If you use the --bin option, FastSMC will generate a compressed binary (.bib.gz) output. This can be then converted to text format using the BinaryDataReader class in Python (see notebooks for an example) and using the convertBinary executable in C++ (see the C++ example below).

Example using the compiled FastSMC executable (C++)

Following the compilation instructions in the quickstart guide will create an executable

build/FastSMC_exe

which can be used by providing command line arguments summarised above. For an example of IBD detection within the past 50 generations, please run the following command line:

sh cpp_example/FastSMC_example.sh

To parallelise this run over 4 independent jobs, you can run the following command line instead:

sh cpp_example/FastSMC_example_multiple_jobs.sh

This example will run multiple jobs in different threads on the same machine. If you are running FastSMC on a cluster then it may be more appropriate to instead use the job scheduler such as qsub.

A binary output file will be generated and then converted to text format using the convertBinary executable. The first 10 lines will be printed.

Either way of running FastSMC (Python bindings or C++) will run it on a simulated dataset as described in the FastSMC paper.
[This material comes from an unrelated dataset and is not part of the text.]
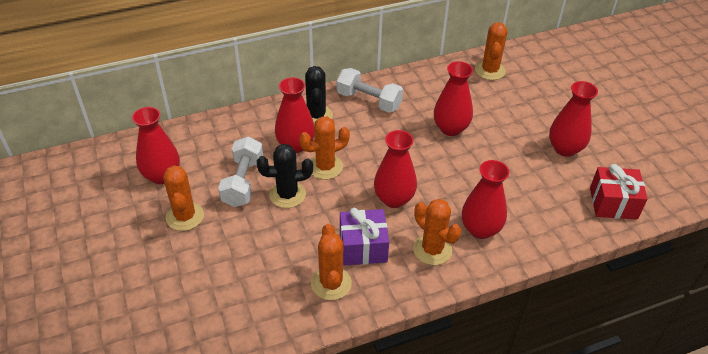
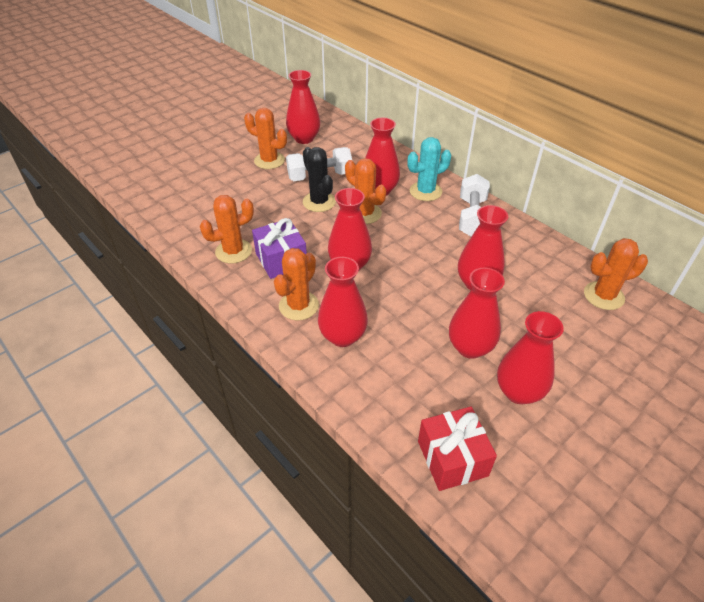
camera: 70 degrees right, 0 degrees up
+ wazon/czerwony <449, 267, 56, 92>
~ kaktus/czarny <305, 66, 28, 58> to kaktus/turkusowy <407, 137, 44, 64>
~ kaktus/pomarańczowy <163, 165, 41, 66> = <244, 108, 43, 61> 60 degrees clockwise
An output file with IBD segments will be generated (in notebooks/ or c++_example/ respectively), and run time should be less than 4s.

Relationship to ASMC

The Ascertained Sequentially Markovian Coalescent is a method to efficiently estimate pairwise coalescence time along the genome. It can be run using SNP array or whole-genome sequencing (WGS) data.

FastSMC builds on ASMC, and this repository can be used to run ASMC analysis. A user manual can be found here and data and annotations from the ASMC paper can be found here.

We don't currently provide scripts to automate some of the analyses described in the FastSMC paper. Some thoughts on the selection analysis may be found here.